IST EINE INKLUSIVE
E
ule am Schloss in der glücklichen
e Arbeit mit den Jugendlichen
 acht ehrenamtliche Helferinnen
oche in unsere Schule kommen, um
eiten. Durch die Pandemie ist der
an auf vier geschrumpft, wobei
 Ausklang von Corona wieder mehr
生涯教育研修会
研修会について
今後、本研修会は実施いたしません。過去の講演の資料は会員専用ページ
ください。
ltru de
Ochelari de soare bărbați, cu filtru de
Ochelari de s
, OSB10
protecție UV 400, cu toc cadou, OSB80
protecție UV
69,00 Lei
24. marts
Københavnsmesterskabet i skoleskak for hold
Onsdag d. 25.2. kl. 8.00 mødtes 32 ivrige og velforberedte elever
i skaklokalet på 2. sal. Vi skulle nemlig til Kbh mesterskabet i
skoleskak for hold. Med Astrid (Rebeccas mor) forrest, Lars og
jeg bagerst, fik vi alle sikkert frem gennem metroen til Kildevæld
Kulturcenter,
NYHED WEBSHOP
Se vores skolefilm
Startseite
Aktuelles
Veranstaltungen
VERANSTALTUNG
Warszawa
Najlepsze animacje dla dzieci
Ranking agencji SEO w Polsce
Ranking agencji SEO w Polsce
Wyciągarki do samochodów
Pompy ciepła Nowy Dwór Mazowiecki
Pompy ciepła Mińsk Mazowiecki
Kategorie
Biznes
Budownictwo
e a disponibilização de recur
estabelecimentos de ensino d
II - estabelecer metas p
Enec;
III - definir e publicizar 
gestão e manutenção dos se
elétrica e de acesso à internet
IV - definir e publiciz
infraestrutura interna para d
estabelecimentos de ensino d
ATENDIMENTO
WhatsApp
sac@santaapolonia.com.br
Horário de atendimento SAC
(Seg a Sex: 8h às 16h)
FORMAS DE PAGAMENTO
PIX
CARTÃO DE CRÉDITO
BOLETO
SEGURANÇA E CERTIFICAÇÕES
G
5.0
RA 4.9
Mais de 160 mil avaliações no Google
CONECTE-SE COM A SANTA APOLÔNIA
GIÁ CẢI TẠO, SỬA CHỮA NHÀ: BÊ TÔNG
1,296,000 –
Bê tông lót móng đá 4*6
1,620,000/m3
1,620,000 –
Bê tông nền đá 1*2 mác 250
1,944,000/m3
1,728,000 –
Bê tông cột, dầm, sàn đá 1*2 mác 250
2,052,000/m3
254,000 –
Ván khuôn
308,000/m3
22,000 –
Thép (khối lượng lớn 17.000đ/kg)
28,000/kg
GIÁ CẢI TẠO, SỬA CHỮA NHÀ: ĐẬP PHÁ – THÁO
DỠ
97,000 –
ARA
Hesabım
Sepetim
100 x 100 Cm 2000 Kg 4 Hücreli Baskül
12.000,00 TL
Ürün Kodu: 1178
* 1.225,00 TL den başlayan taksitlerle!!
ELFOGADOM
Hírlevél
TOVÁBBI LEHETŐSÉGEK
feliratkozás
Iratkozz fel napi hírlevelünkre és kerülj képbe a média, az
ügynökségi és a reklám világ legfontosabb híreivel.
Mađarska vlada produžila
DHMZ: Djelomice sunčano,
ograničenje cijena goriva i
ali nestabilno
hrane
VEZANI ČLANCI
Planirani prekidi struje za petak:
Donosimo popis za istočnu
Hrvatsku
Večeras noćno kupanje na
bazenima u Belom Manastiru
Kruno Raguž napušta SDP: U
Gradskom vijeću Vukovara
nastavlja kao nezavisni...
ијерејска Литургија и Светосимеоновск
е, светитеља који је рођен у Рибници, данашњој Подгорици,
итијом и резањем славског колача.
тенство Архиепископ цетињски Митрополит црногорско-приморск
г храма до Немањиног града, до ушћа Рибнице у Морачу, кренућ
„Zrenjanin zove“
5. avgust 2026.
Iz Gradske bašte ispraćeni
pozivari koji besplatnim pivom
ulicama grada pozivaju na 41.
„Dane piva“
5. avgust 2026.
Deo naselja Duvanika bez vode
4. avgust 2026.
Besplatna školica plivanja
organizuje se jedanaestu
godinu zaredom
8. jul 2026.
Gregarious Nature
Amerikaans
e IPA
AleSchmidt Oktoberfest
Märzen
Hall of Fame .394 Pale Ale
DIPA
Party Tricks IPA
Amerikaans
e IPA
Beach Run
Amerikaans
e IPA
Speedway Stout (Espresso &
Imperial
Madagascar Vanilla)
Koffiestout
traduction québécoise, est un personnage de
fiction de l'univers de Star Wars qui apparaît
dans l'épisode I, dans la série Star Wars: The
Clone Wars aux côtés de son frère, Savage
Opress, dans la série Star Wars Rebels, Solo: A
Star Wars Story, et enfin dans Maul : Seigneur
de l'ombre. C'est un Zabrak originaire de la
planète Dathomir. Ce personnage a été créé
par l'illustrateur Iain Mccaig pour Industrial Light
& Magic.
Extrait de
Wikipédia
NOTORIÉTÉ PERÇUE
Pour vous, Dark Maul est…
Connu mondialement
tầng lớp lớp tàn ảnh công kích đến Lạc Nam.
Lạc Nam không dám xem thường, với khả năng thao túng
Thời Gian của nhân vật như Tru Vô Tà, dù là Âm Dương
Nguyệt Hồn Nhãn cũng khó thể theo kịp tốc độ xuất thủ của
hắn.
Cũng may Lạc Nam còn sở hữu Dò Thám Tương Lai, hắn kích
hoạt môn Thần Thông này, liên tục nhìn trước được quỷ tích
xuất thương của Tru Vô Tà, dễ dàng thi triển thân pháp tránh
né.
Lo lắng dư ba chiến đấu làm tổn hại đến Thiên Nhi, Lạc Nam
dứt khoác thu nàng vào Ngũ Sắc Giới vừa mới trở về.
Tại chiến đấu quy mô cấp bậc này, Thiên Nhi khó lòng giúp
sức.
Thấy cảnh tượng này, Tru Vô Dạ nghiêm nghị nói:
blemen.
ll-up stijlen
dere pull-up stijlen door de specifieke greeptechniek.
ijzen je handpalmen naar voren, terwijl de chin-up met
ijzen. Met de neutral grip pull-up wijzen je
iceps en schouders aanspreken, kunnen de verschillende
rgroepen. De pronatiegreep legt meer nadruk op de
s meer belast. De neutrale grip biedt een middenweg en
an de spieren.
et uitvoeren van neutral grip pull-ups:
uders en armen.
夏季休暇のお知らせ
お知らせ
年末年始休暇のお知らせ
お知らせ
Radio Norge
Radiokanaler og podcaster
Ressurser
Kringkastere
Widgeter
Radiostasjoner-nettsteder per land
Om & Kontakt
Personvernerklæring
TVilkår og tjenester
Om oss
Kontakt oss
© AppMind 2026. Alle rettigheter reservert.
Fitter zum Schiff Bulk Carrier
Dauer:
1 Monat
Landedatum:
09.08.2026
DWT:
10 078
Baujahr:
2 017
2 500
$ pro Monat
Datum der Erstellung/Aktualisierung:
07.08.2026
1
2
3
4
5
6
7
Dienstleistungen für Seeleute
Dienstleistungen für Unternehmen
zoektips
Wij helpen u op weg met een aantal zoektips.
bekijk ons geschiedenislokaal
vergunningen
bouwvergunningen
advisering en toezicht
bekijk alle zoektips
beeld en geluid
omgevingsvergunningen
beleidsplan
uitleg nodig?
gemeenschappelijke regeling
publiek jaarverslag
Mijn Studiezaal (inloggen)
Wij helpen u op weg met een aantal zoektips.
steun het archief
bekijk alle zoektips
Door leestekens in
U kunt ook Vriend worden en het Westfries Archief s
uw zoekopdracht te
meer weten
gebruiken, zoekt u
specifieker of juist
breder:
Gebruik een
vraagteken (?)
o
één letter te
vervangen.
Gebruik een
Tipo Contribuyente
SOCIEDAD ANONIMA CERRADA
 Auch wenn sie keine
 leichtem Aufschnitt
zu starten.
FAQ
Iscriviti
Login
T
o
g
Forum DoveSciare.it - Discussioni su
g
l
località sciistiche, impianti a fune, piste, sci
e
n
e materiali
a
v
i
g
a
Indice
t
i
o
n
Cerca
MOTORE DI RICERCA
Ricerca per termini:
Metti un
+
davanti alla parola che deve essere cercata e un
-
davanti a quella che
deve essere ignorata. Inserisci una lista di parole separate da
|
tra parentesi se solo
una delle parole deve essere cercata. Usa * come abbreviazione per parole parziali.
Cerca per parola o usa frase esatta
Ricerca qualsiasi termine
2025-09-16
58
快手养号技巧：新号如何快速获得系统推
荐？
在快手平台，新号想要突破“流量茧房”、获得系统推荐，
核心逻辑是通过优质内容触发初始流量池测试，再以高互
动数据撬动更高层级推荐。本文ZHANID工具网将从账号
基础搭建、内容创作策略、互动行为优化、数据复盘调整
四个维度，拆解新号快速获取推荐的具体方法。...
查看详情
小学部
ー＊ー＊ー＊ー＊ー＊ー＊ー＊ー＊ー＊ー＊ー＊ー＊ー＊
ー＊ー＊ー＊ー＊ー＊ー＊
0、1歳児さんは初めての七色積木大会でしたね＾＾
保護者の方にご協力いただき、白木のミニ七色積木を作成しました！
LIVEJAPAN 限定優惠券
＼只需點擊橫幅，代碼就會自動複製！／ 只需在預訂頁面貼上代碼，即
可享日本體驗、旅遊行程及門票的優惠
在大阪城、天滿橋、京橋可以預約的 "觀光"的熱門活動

***

**Work instruction**
Give the exact lines, and only those, from the line containing "Personvernerklæring" through the line containing "Dienstleistungen für Unternehmen" in the entries above.

**Exercise output**
Personvernerklæring
TVilkår og tjenester
Om oss
Kontakt oss
© AppMind 2026. Alle rettigheter reservert.
Fitter zum Schiff Bulk Carrier
Dauer:
1 Monat
Landedatum:
09.08.2026
DWT:
10 078
Baujahr:
2 017
2 500
$ pro Monat
Datum der Erstellung/Aktualisierung:
07.08.2026
1
2
3
4
5
6
7
Dienstleistungen für Seeleute
Dienstleistungen für Unternehmen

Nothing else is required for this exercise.